I think it would be a great replacement for the DUKW's (ducks) since they will be wearing out and showing their age. I think it is really neat.

BigWarpGuy
5th December, 2013 @ 06:41 am PST

It is true that the DUKWs are wearing out and need a replacement. This vehicle appears to have plenty of freeboard unloaded. In some flood situations such a large vehicle would not be able to enter some neighborhoods though. It would be nice if they could develop a replacement for the Amphibious Jeep of WWII(model GPA). The essential problem of all amphibians is that they are marginal vehicles and poor boats usually. Filling the hull with foam is a good idea though. There was no mention of price(understandable with all the variables) but I suspect it is in the range only affordable by Gov't and large corporations which is another reason to develop a road-legal, four passenger minimum vehicle. A retired FF that visitied Chicago Fire told me about a LARC 5 that they had modified to work as a fire engine and fireboat and did neither well. LARC 5s had no suspension and are huge, removing them from many rescue situations. Their only virture was they were a fair boat. All amphibs have to trade vehicular quality versus boat quality and can't be best at both so far.

History Nut
5th December, 2013 @ 01:32 pm PST

@History Nut - How about the M.A.S.K jeep that shot out a separate speedboat. I had that toy as a kid and would love one as an adult ; )

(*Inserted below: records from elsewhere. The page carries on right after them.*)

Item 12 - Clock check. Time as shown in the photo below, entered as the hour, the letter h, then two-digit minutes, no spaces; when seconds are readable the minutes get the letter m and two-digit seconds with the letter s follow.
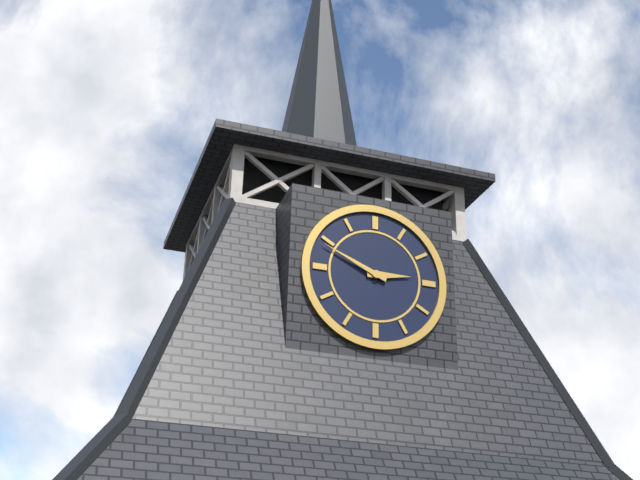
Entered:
2h49
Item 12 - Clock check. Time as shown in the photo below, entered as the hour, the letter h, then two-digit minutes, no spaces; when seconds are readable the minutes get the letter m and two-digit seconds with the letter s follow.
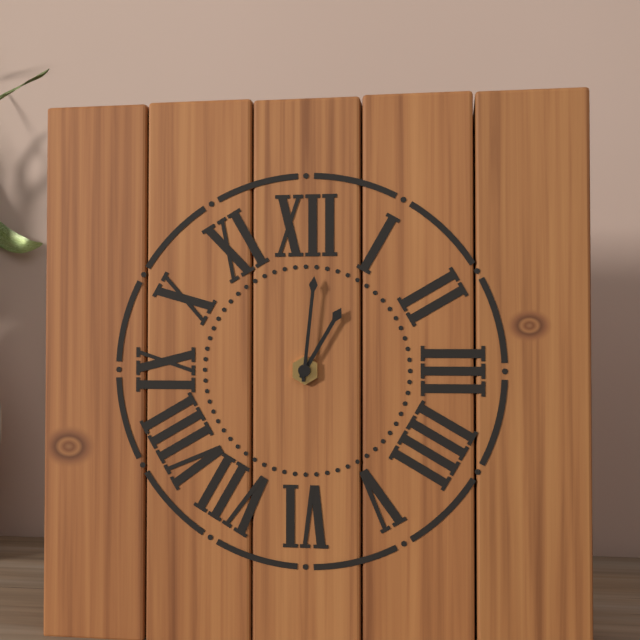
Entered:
1h01
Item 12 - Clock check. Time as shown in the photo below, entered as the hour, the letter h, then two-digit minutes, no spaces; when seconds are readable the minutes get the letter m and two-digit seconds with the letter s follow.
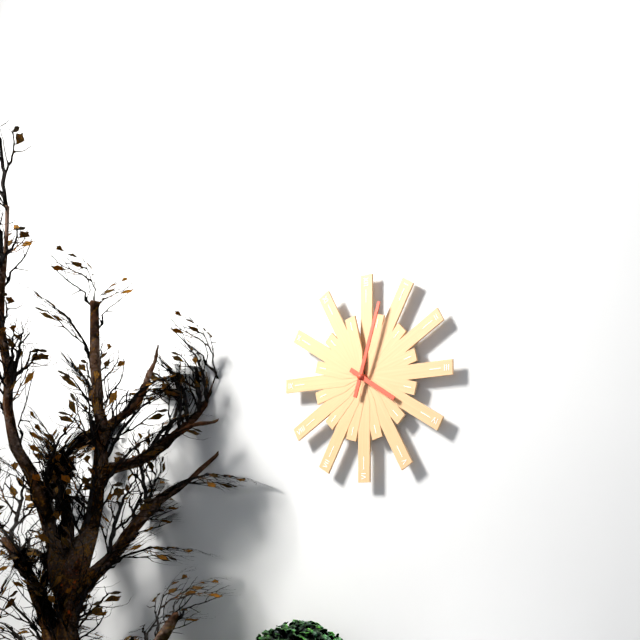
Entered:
4h03
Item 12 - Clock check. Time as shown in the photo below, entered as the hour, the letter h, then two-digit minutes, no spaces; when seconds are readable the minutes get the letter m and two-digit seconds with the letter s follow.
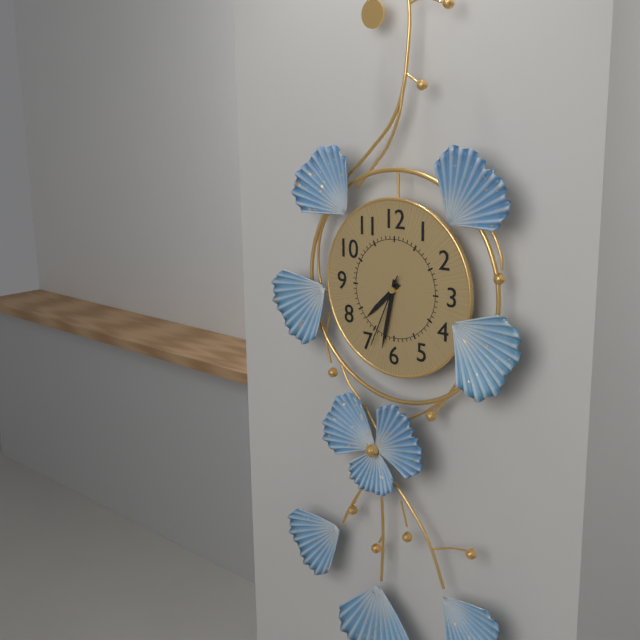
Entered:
7h32m34s
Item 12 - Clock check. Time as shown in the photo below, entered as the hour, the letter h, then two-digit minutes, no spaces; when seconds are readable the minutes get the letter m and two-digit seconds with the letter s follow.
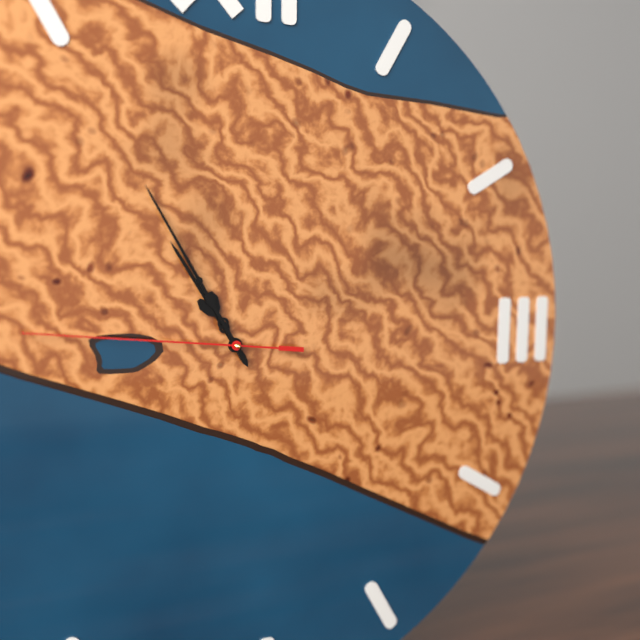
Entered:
10h55m46s
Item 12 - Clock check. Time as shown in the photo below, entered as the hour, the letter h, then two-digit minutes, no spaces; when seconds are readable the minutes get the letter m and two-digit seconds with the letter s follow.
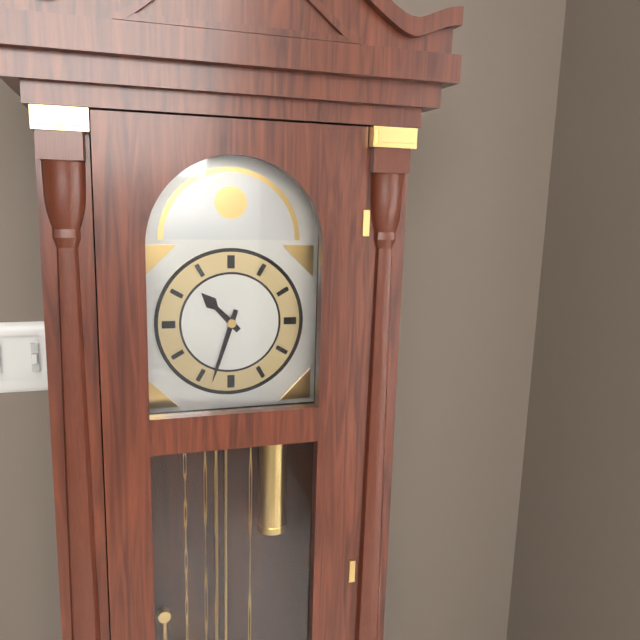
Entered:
10h33
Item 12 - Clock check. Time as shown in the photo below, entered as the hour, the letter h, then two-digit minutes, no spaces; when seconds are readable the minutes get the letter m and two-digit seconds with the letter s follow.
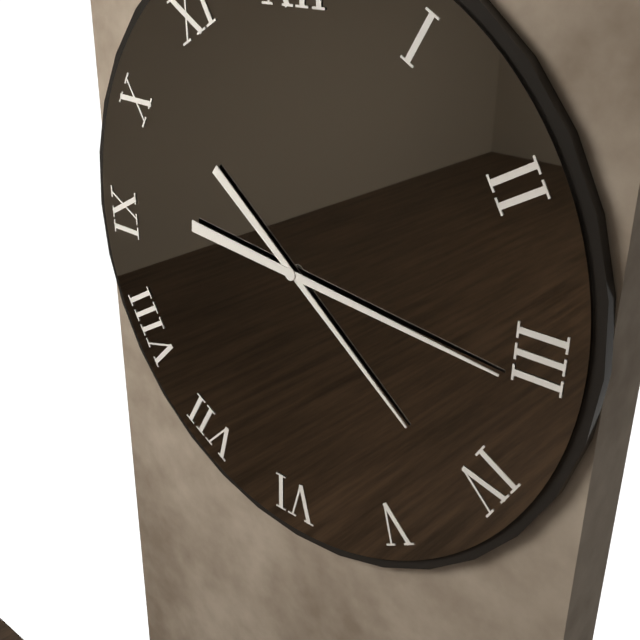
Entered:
4h16
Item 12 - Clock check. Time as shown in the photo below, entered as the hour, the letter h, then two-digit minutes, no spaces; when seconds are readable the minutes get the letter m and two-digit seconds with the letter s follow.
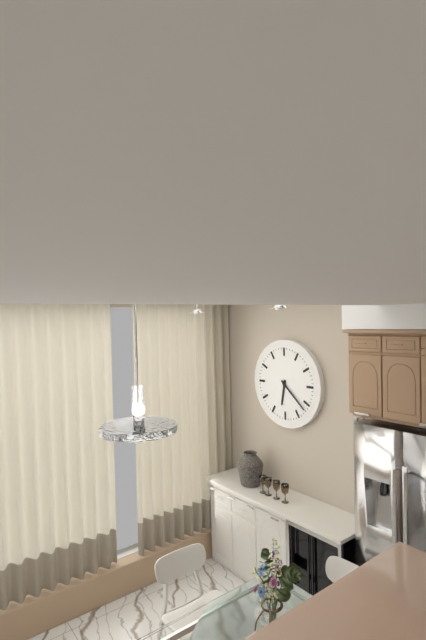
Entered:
6h22
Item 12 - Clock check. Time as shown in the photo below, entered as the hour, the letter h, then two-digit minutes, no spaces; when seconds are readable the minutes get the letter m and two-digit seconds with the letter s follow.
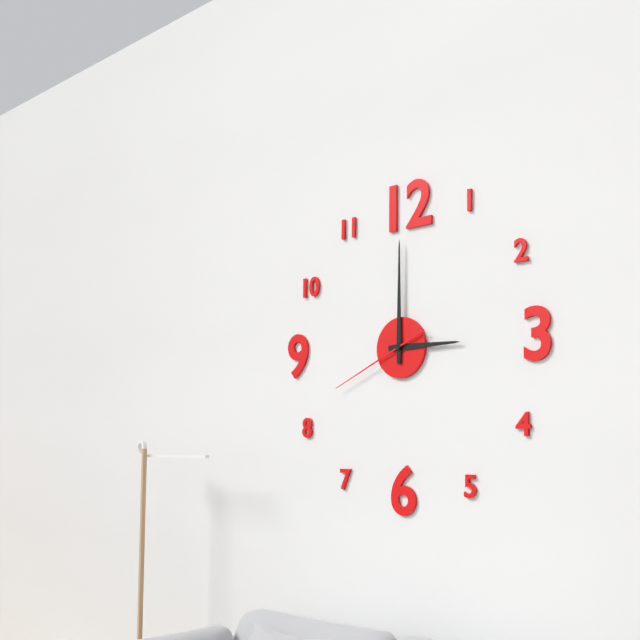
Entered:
3h00m41s
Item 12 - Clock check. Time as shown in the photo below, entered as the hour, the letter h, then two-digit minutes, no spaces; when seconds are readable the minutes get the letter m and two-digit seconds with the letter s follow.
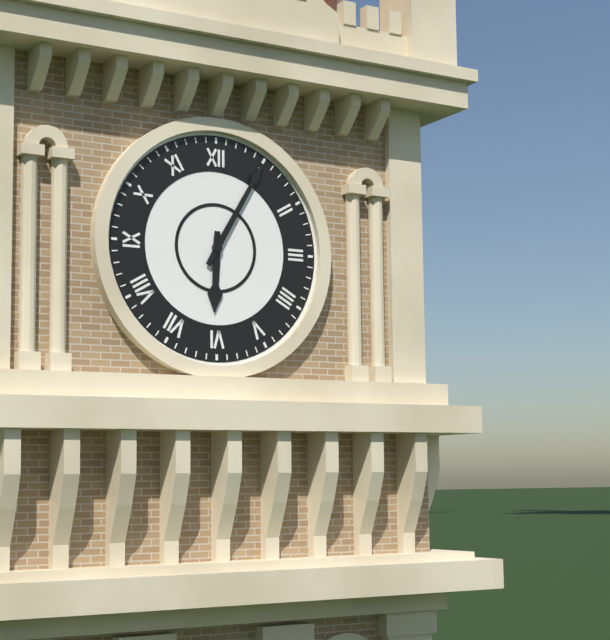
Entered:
6h05
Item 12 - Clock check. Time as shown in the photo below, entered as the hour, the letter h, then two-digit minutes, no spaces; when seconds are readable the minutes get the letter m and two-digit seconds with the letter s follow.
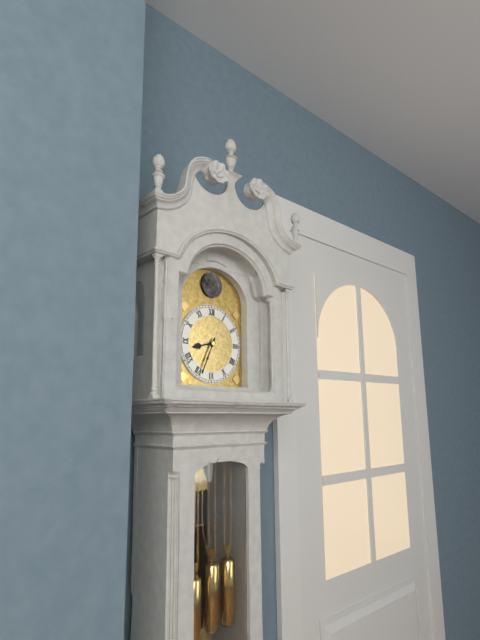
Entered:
8h34
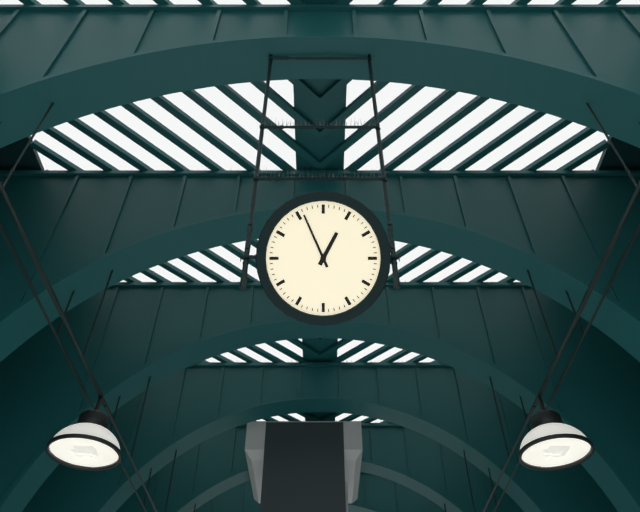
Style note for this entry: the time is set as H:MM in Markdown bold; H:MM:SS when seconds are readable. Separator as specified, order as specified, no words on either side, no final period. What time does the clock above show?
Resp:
**12:56**
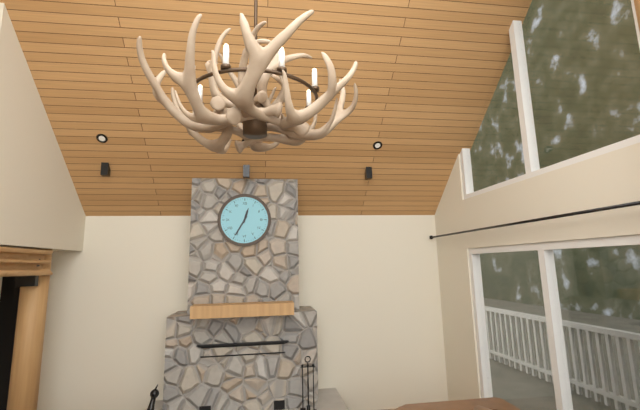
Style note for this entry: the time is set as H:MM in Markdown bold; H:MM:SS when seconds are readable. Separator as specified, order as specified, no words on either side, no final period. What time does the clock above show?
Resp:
**12:35**
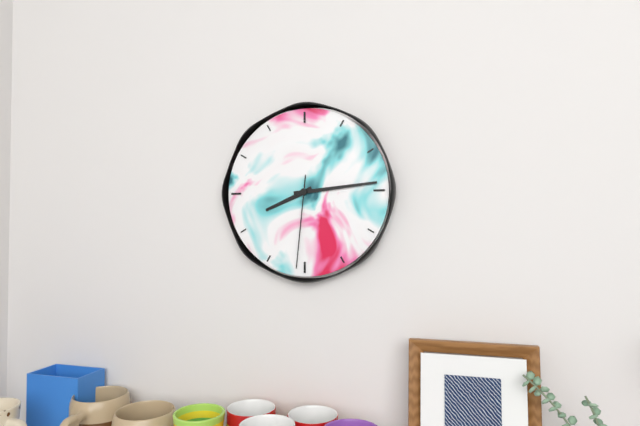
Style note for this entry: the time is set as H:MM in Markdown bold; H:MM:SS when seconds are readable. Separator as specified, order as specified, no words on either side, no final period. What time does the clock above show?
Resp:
**8:14:31**
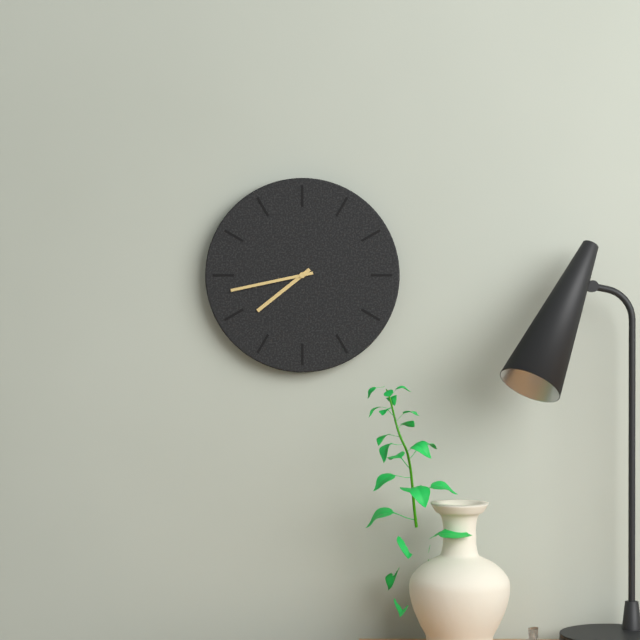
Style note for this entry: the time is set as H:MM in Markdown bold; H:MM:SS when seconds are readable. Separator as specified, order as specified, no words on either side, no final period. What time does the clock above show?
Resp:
**7:43**
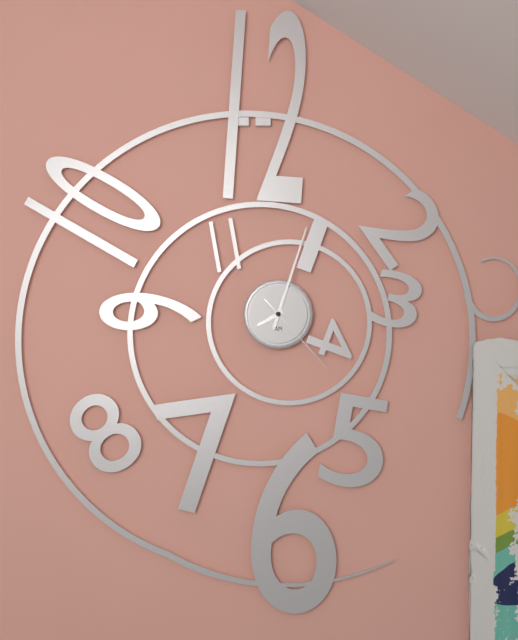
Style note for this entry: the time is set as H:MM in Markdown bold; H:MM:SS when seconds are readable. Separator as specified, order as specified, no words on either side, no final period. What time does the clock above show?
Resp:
**8:03:23**
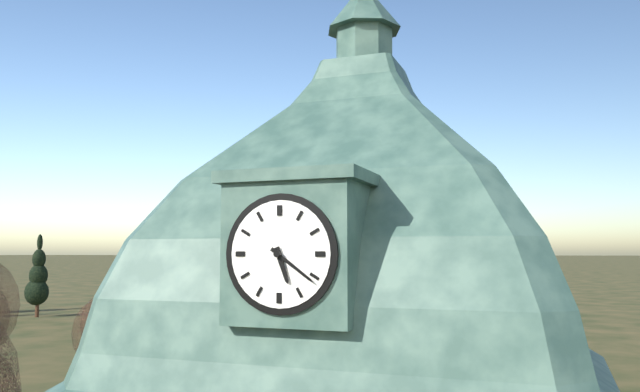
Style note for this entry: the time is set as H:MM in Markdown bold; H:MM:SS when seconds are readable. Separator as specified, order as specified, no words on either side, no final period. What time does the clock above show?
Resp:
**5:21**
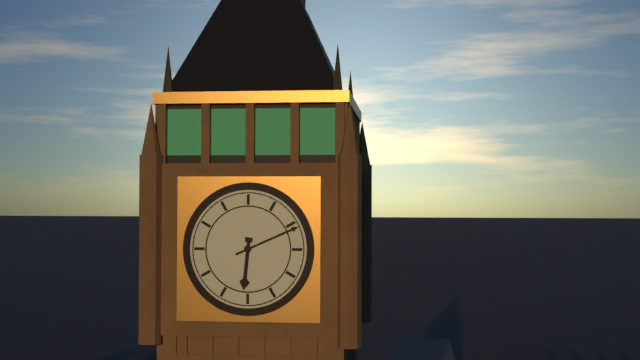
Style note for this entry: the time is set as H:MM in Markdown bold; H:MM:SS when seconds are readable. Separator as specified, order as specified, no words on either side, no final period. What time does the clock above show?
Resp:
**6:11**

http://www.albertpenello.com/mask/gator.html

Joe F
5th December, 2013 @ 05:12 pm PST

http://www.gizmag.com/watercar-panther-amphibious-jeep-acura-jet-boat-water-fun/28099/

WaterCar has the Panther which is 'Jeep' like vehicle that is amphibious.

BigWarpGuy
5th December, 2013 @ 05:26 pm PST

The cost should not be too bad because if it is building an amphibious truck is not difficult. The DUKWs that gave decades good service were not the best amphibious trucks that American industry could design and put into production, they were the best amphibious trucks that American industry could design and put into production in 90 days.

Slowburn
5th December, 2013 @ 09:10 pm PST

I wonder what happens at sand bars? Not enough draft to float across and the wheels won't provide enough traction/lift to drive across.